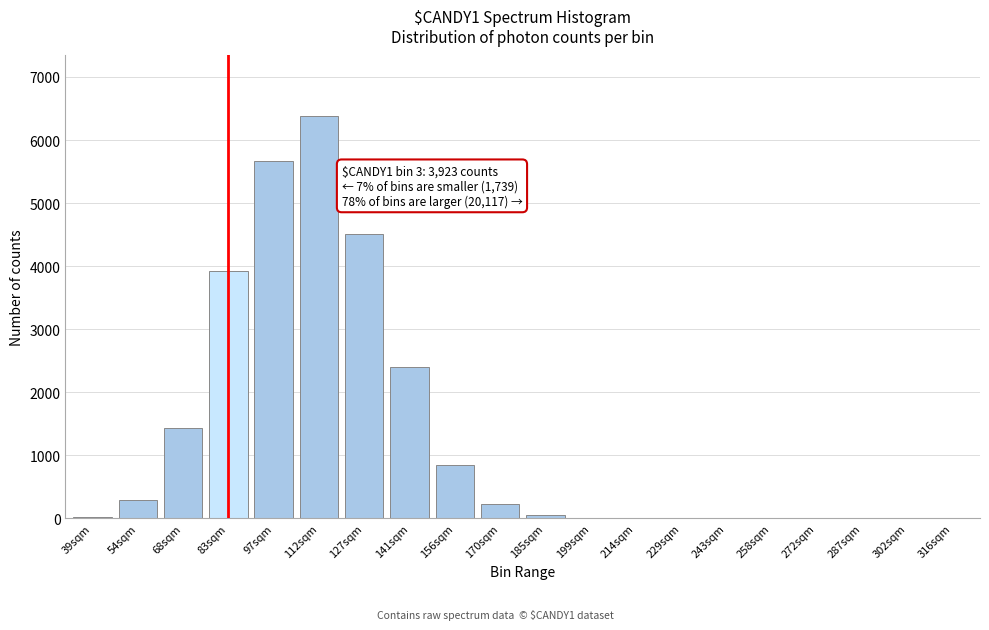

Which has a higher value, 141sqm or 258sqm?

141sqm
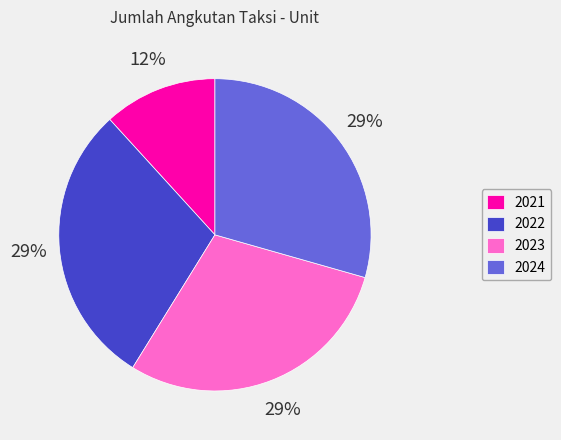

How many segments does this pie chart have?

4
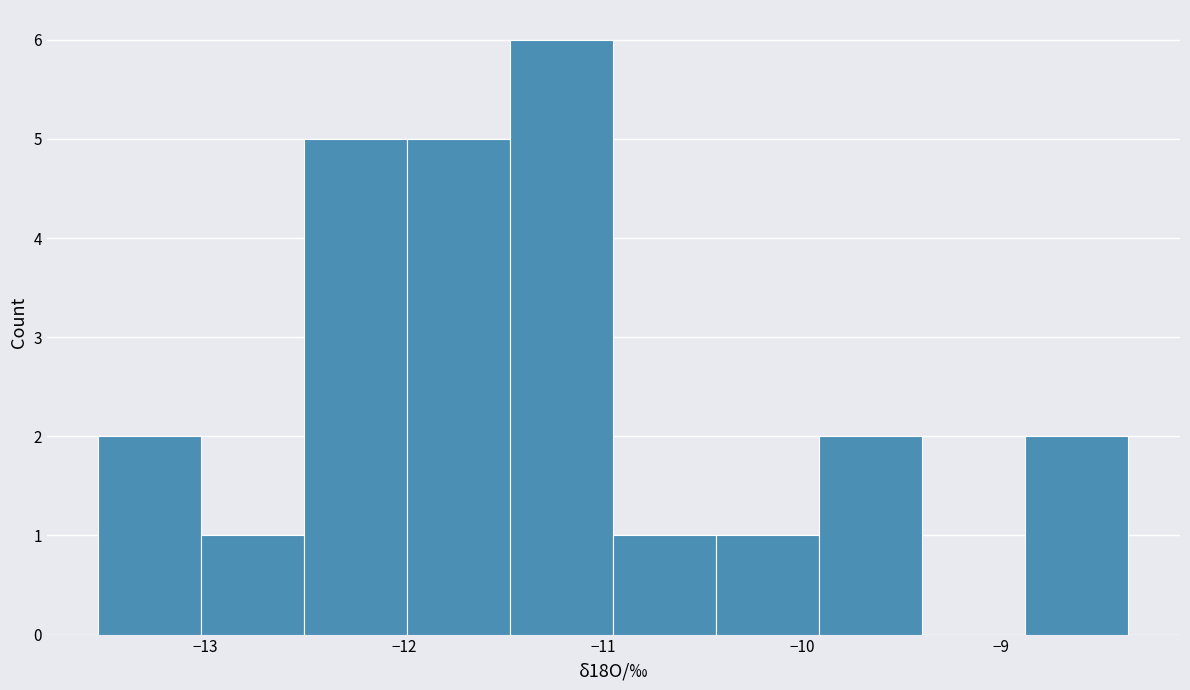

What is the height of the bar covering -12.5 to -12.0 on the x-axis? Neither the bar edges nor the heights are printed on the chart, so give them approximately, as read against the axes.

5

- - -

_Task prompt:_
Return the data above line for line, with the pictures left out.

_Answer to this task:_
Which has a higher value, 141sqm or 258sqm?

141sqm

How many segments does this pie chart have?

4

What is the height of the bar covering -12.5 to -12.0 on the x-axis? Neither the bar edges nor the heights are printed on the chart, so give them approximately, as read against the axes.

5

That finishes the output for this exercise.